It has been a beautiful start to the day. The sun kissed tree tops reflect off the shimmering green on to a sky that’s so blue that your eyes will hurt, with a few scattered tufts of white. The slanting sun rays touch softly and playfully upon the tops of the buildings making them look magical. The peaks of the nearby hills stand out in vivid contrast to the blue sky and the thin mist. Where the sun is, there are supporting elements of purple and pink skies… The whole atmosphere seems mystical, those once-in-a-rare-while kind of moods. Nature has welcomed monsoon.

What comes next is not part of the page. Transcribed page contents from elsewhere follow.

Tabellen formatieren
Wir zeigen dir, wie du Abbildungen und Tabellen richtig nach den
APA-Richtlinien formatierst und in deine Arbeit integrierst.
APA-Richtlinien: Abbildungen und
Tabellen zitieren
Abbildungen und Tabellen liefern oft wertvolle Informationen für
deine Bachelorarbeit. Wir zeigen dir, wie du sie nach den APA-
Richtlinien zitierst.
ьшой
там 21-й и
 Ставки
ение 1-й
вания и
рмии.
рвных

Time for us to do so
What happens when a city-bred, concretised person goes, following what the tacky call ‘the voice within’ into the lap of Nature? The entity beneath the concrete emerges, and the city-bred recognises himself for what he is – human.
This realisation dawned on me as I made my 1st ever trip (okay, I’ve been to places before that haven’t yet been bitten by the development bug, and by the virtue of which, host the welcome sight of green; but then, those were official excursion trips organised by my college (read compulsory)) to a place not far from the city that can be, for convenience sake, called a forest.
A bird-watching trail, it culminated into a beautiful experience of sightings of various birds, and more importantly, coming in contact of people actually in tune with Nature (I’d come to think that such species of humans hardly exist). Nah, it’s not just all talk and no action. Various people, from different walks of life, in their own little ways bring Nature closer to us ‘civilised’ beings. They are those whom we see probably everyday. The college professor, the apparently good-for-nothing guy-next-door, the girl in our bus who is a tomboy, the school-going kid who can identify well over 100 local birds…
We learn today in a very definitive manner. We live our own lives and judge others by using standard definitions as the yardstick. But beyond it all lies the source of our origin. Soil. The place where we came from and the place where we eventually end up. It is important to stay connected with that part of our being, just to make our transition smoother, if not to create sustainability.
Pause. Listen around. You’ll probably hear ten different sounds around you. Noises maybe, if you live in a metropolis. Each tone has a different texture, a different depth. And when you start recognising this, you truly hear your own Self.
Oh, what a joy is it to be listening to whistling, chirping, cooing birds!